◆ TASK PROMPT ◆
Quote from the case-mod forum thread the passage that opens with the words containing "The modding is" and closes with "painting is complete!!!", copying it word for word.

◆ TEXT SHOWN ◆
'''

The modding is going good. Check out the progress: http://geoncic.virtualave.net/pics/casemod I'm a little concerned about the painting since the case is one solid piece, but I'm going to AutoZone tomorrow after work to pick up the high-grit sandpaper and spraypaint to get started.


----------



## geoncic (Jun 20, 2003)

Ahhhhh!! The painting is complete!!!


----------



## Guest (Jul 5, 2003)

Nice Job....................:winkgrin: 

Man you put some serious time into that project, You must be the Dremel expert by now.......................


----------



## shawnbowski (Aug 30, 2002)

Very nice, good job but i built the same thing from legos!


----------



## vmail (Jun 24, 2003)

SPEEDO said:


> *Nice Job....................:winkgrin:
> *


eww


----------



## V0lt (Sep 14, 2002)

That first picture looks a little like Ghandi...

'''

◆ INFORMATION SUPPLIED ◆
'''

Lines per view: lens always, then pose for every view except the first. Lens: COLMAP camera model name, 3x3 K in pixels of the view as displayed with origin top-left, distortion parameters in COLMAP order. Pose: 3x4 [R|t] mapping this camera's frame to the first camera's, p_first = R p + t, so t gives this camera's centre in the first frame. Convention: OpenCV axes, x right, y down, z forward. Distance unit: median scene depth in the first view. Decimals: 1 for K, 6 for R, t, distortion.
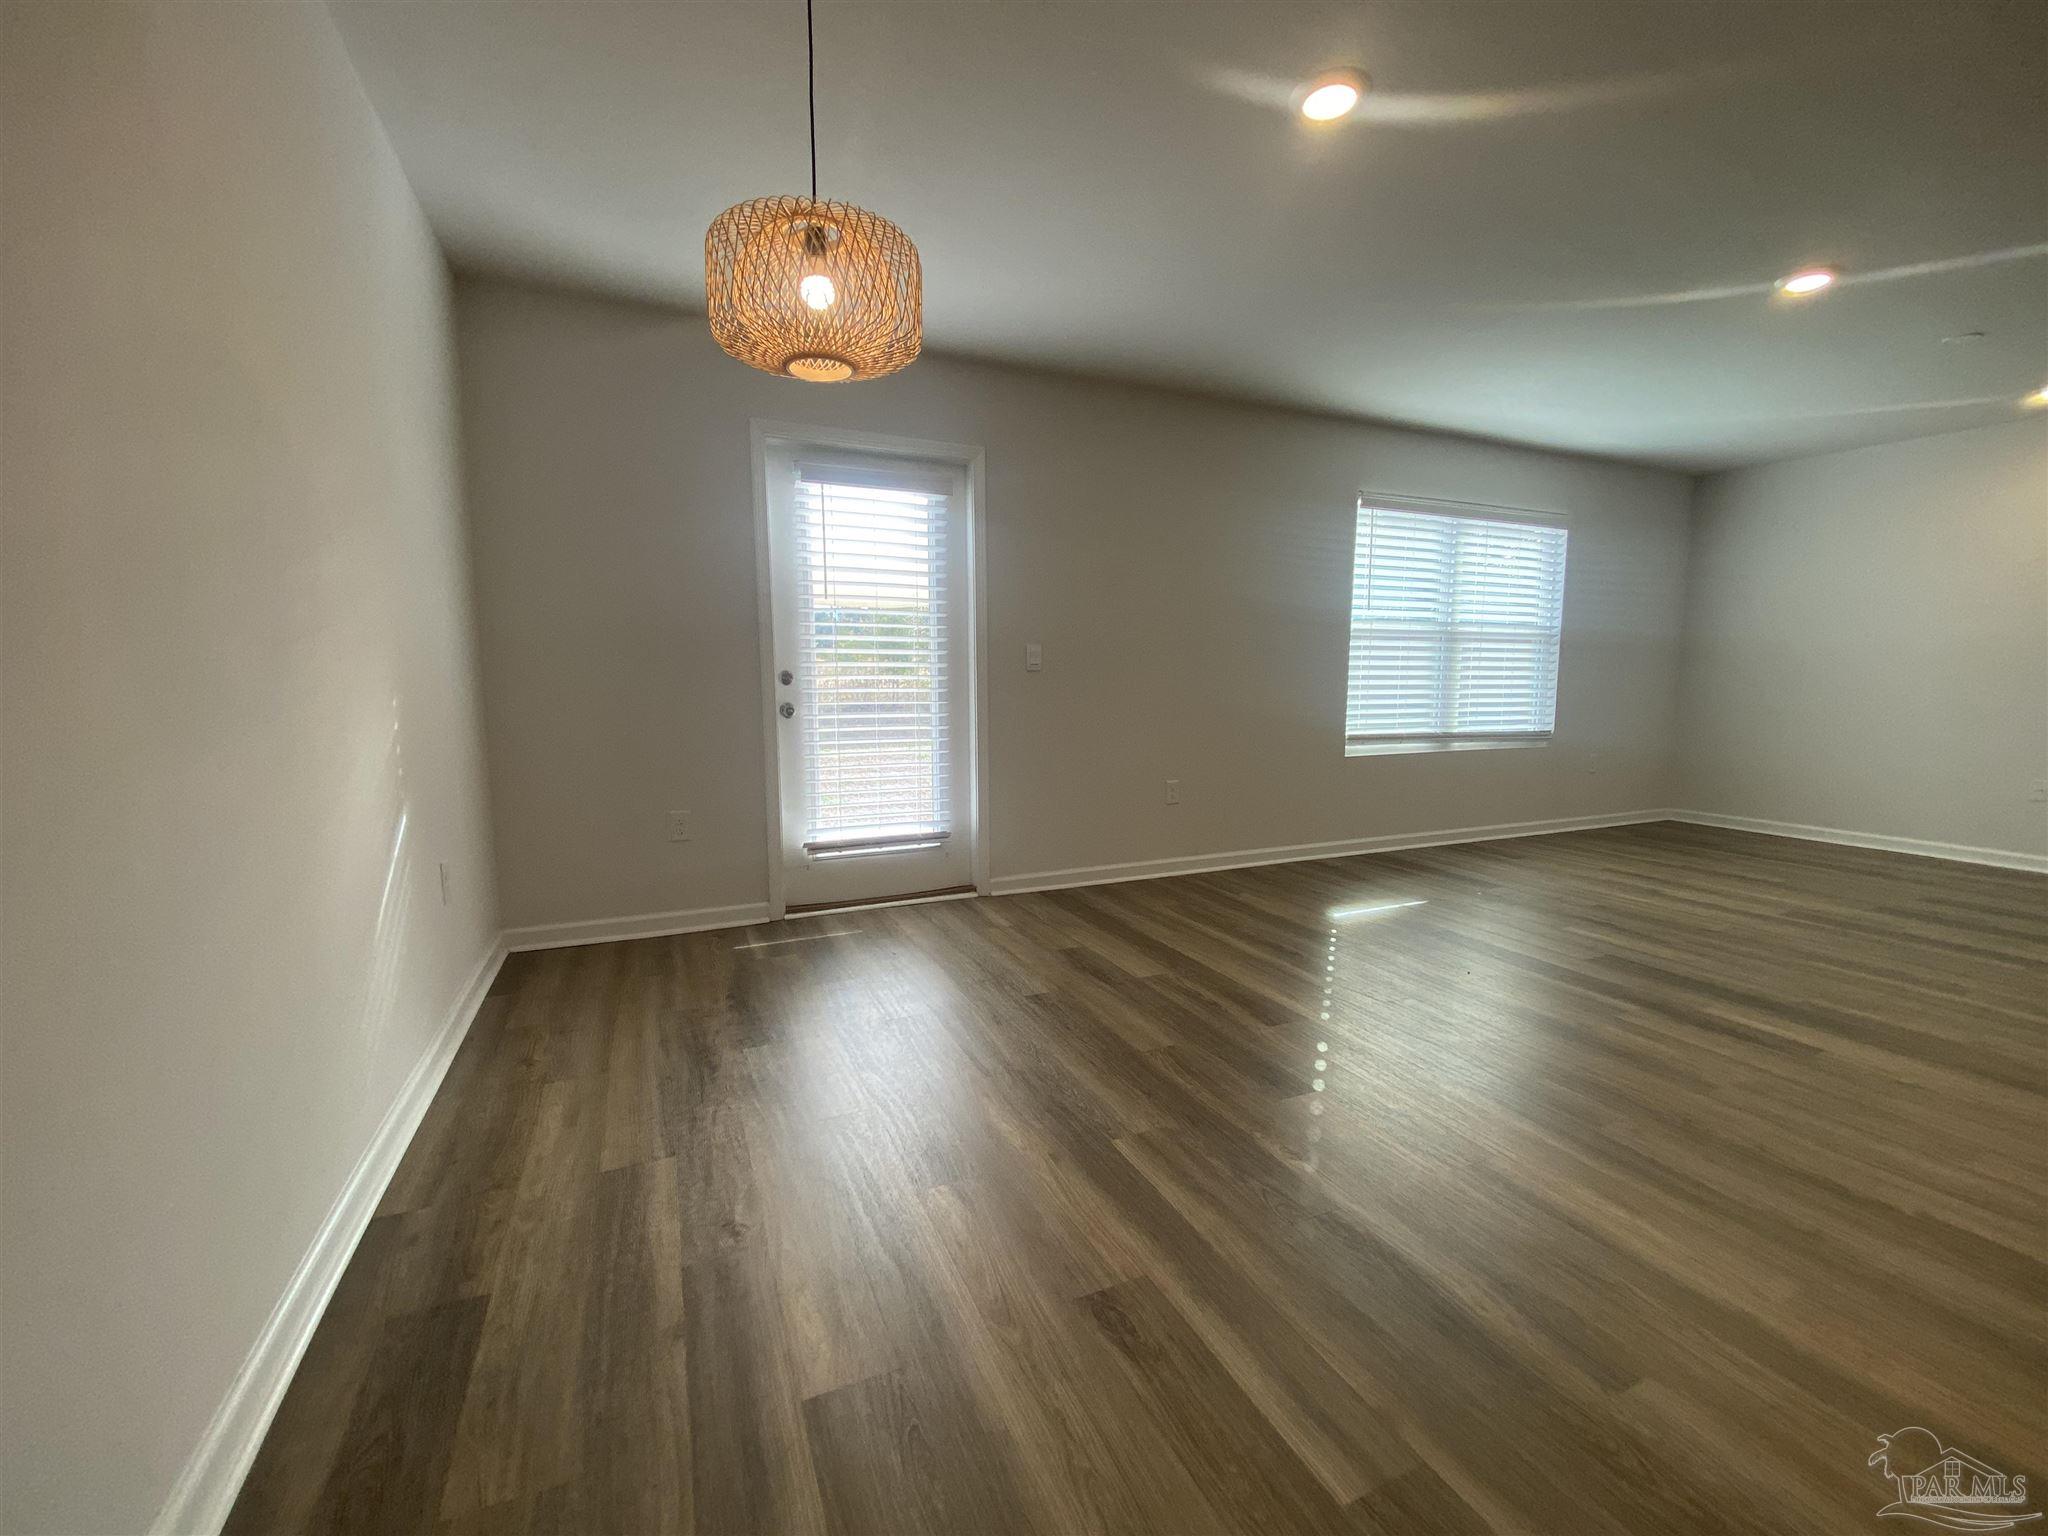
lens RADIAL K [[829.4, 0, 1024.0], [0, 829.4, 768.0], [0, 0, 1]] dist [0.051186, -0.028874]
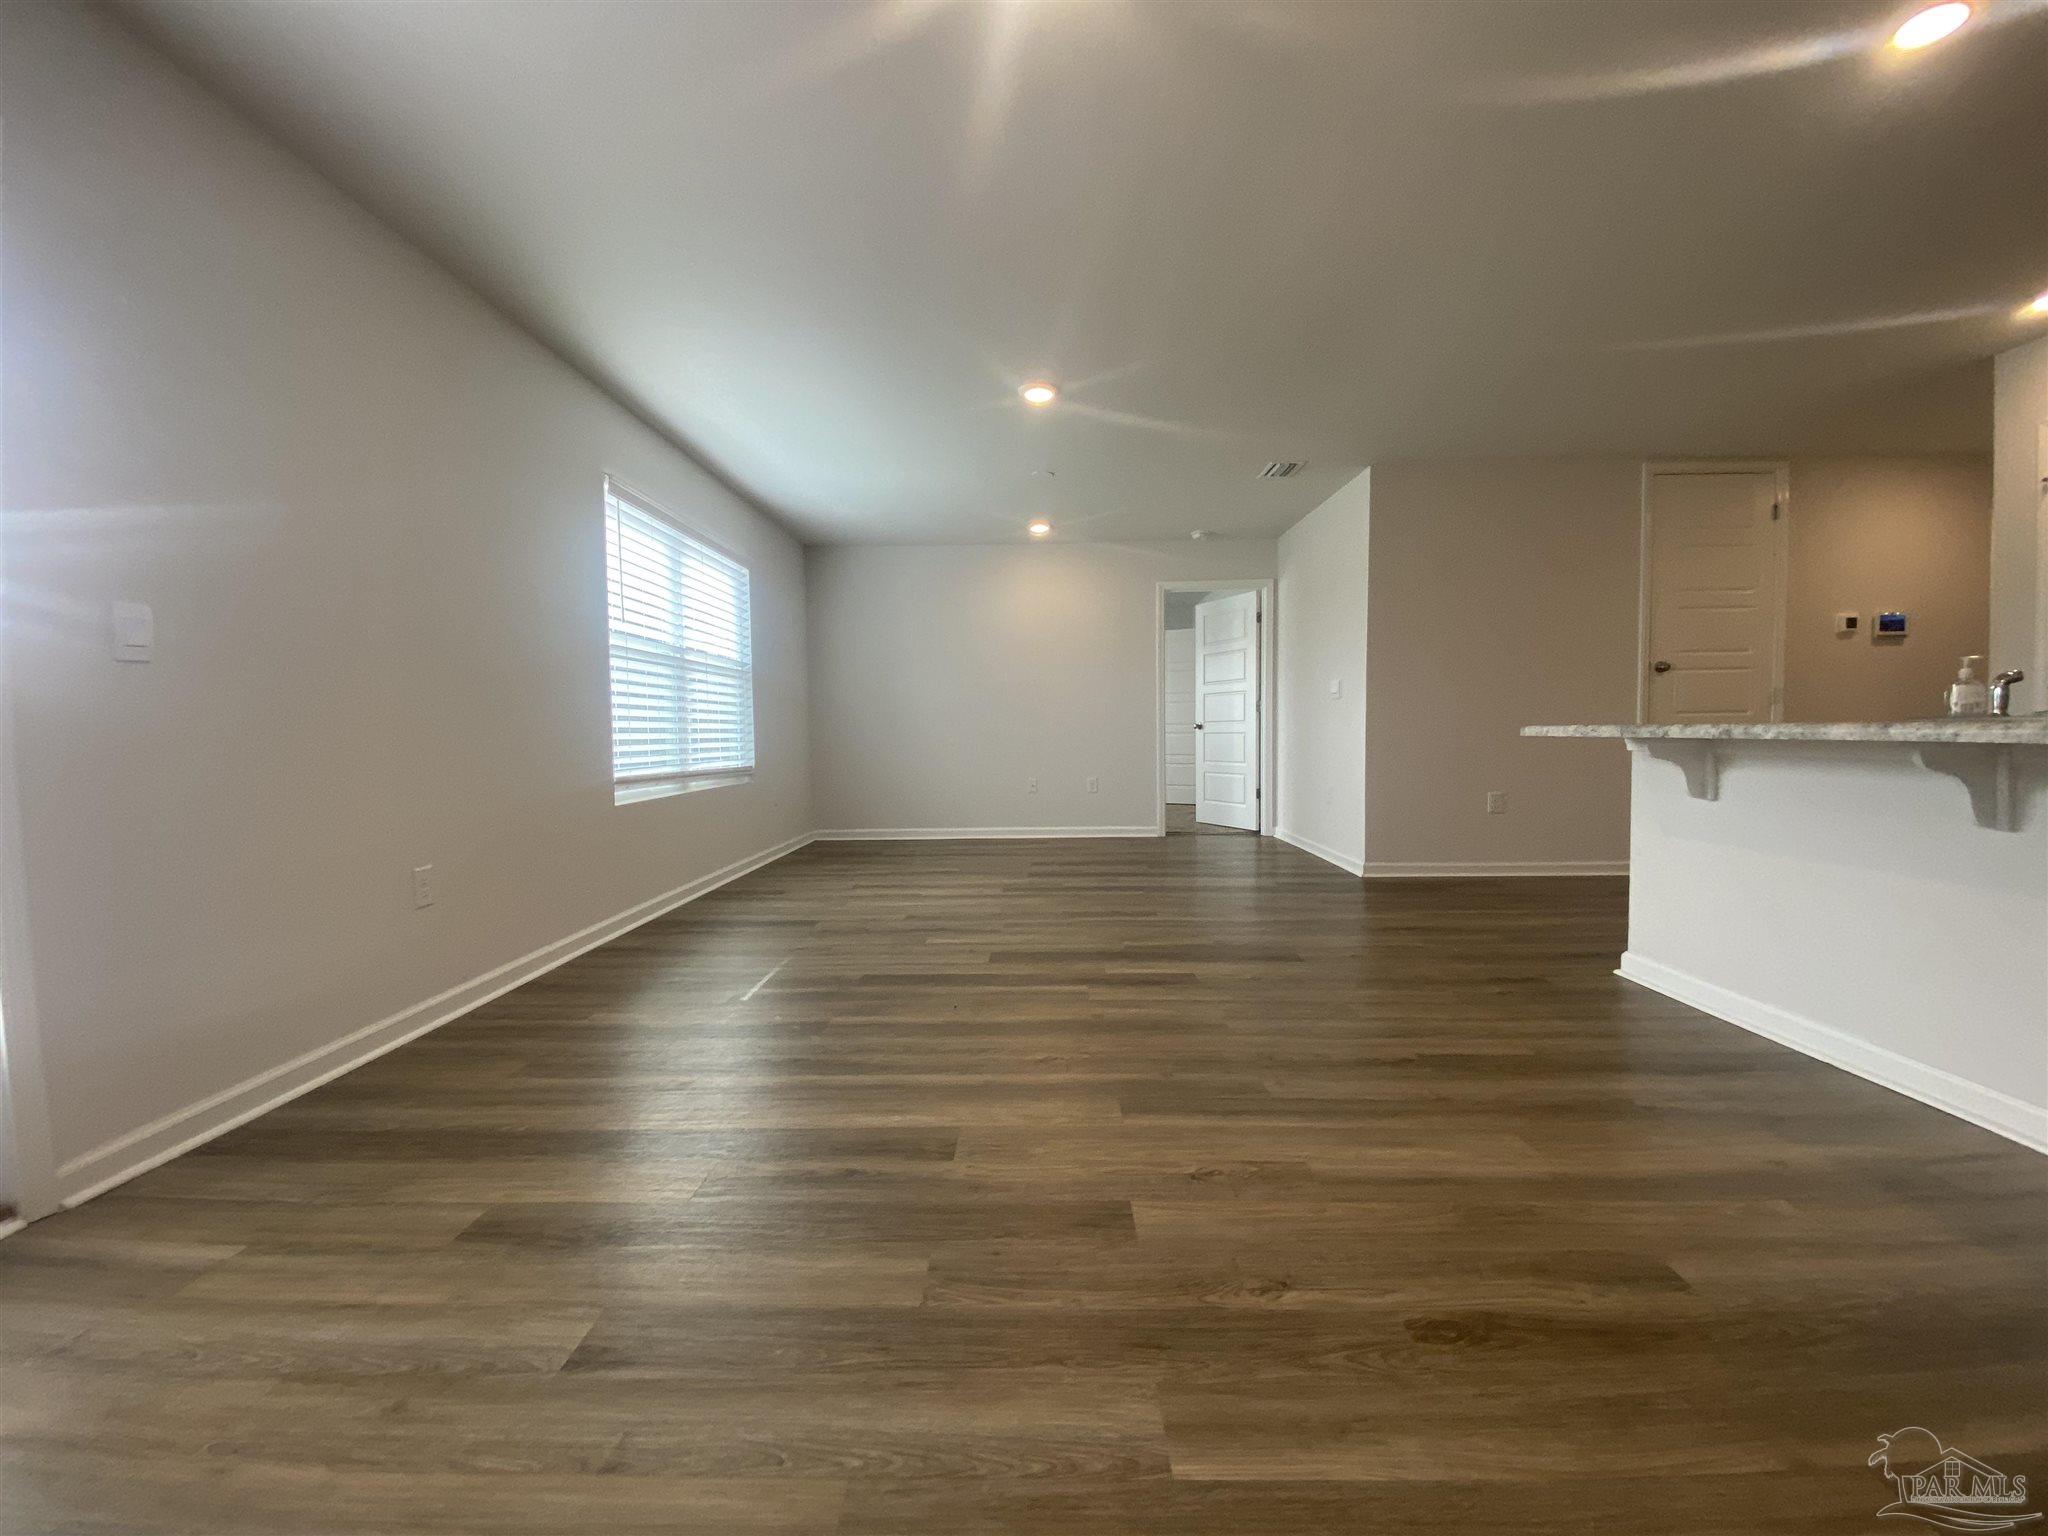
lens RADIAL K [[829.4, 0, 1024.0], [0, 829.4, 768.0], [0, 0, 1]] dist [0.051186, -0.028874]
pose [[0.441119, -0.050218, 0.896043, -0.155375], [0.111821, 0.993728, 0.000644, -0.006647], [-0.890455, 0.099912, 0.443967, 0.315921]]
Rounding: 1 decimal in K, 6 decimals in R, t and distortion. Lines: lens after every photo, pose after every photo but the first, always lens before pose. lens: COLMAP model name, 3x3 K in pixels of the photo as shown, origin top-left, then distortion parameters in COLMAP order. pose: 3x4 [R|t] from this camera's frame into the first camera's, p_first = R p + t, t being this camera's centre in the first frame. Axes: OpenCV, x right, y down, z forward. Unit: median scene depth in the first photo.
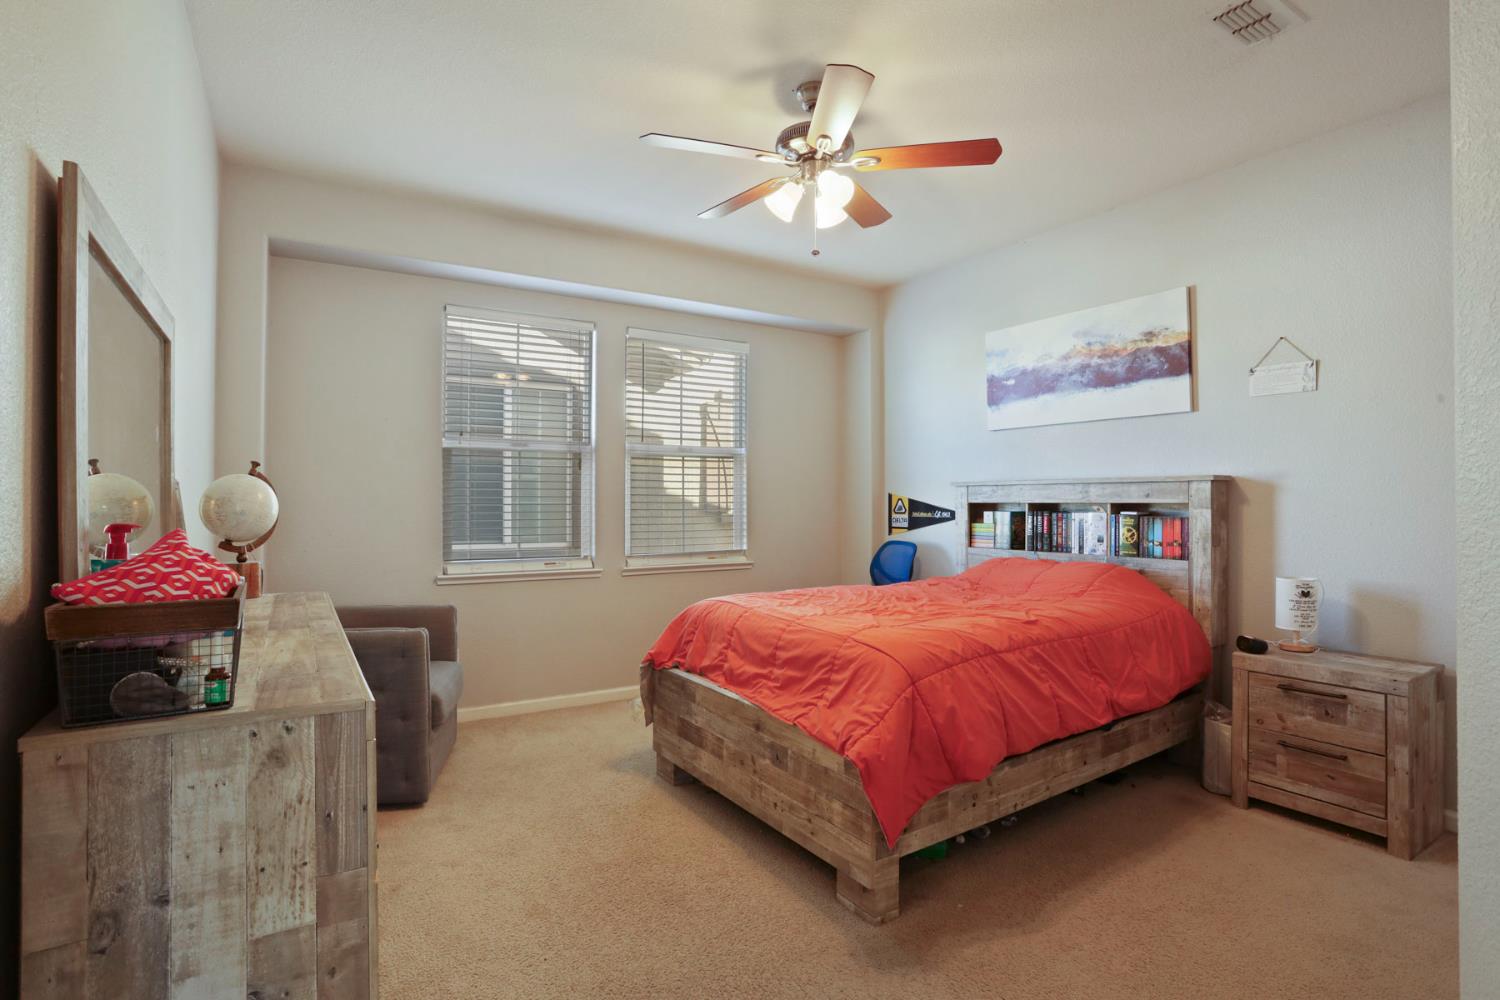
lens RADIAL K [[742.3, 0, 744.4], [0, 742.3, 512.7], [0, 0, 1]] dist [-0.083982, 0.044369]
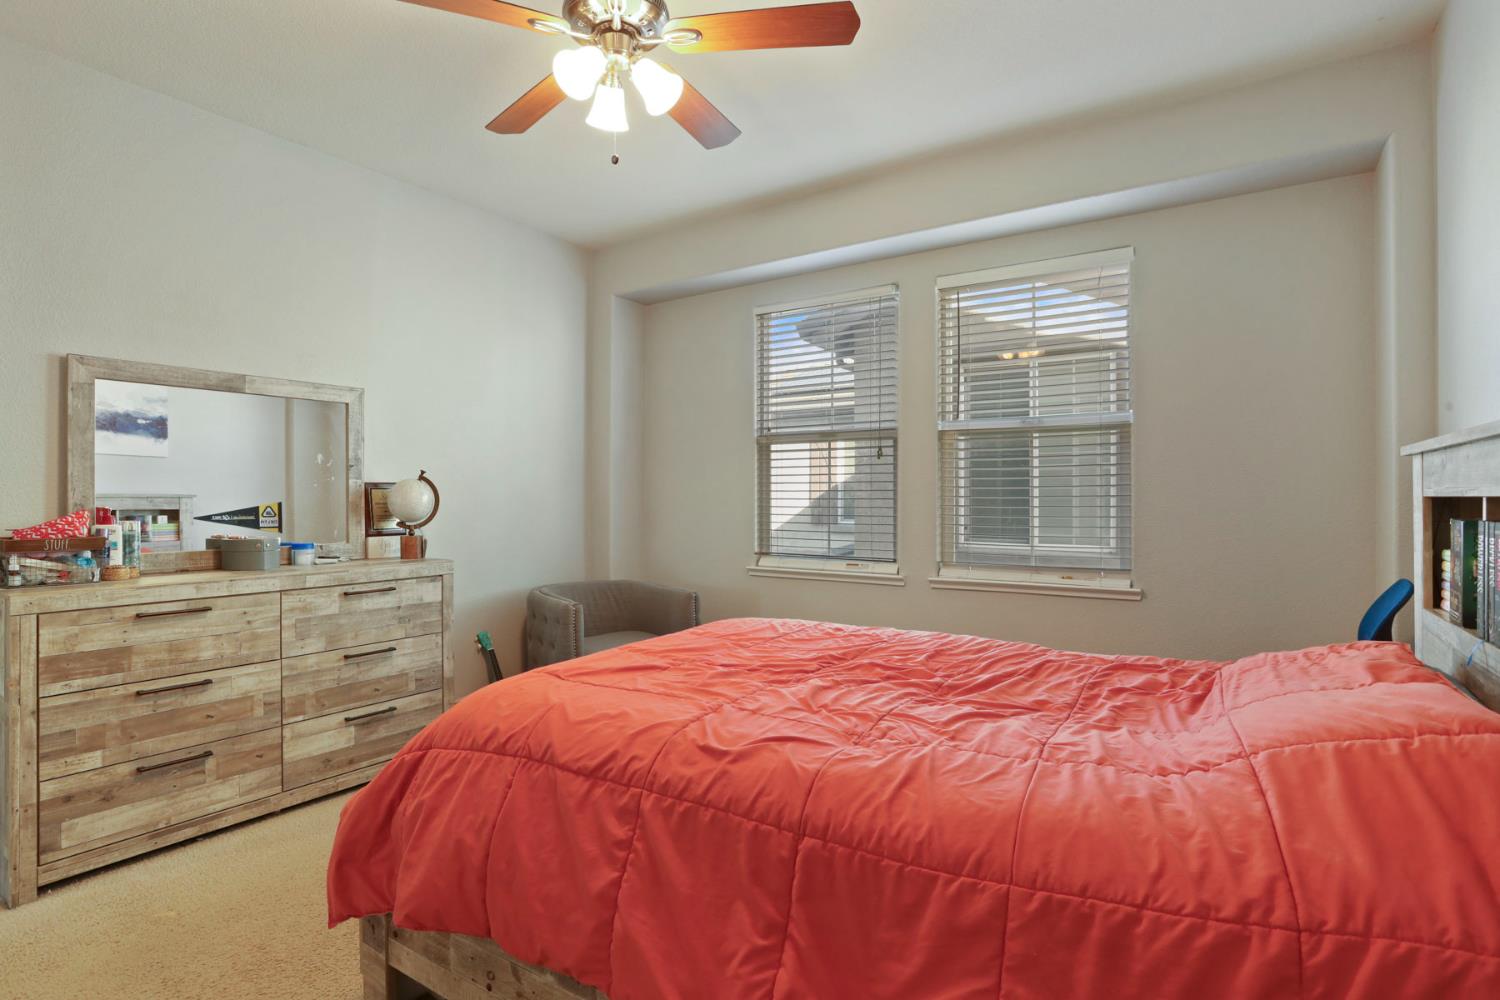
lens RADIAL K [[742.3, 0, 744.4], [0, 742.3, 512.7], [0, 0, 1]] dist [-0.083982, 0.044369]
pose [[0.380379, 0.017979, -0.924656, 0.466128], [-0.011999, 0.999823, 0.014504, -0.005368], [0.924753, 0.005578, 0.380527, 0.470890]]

'''

◆ TASK OUTPUT ◆
The modding is going good. Check out the progress: http://geoncic.virtualave.net/pics/casemod I'm a little concerned about the painting since the case is one solid piece, but I'm going to AutoZone tomorrow after work to pick up the high-grit sandpaper and spraypaint to get started.


----------



## geoncic (Jun 20, 2003)

Ahhhhh!! The painting is complete!!!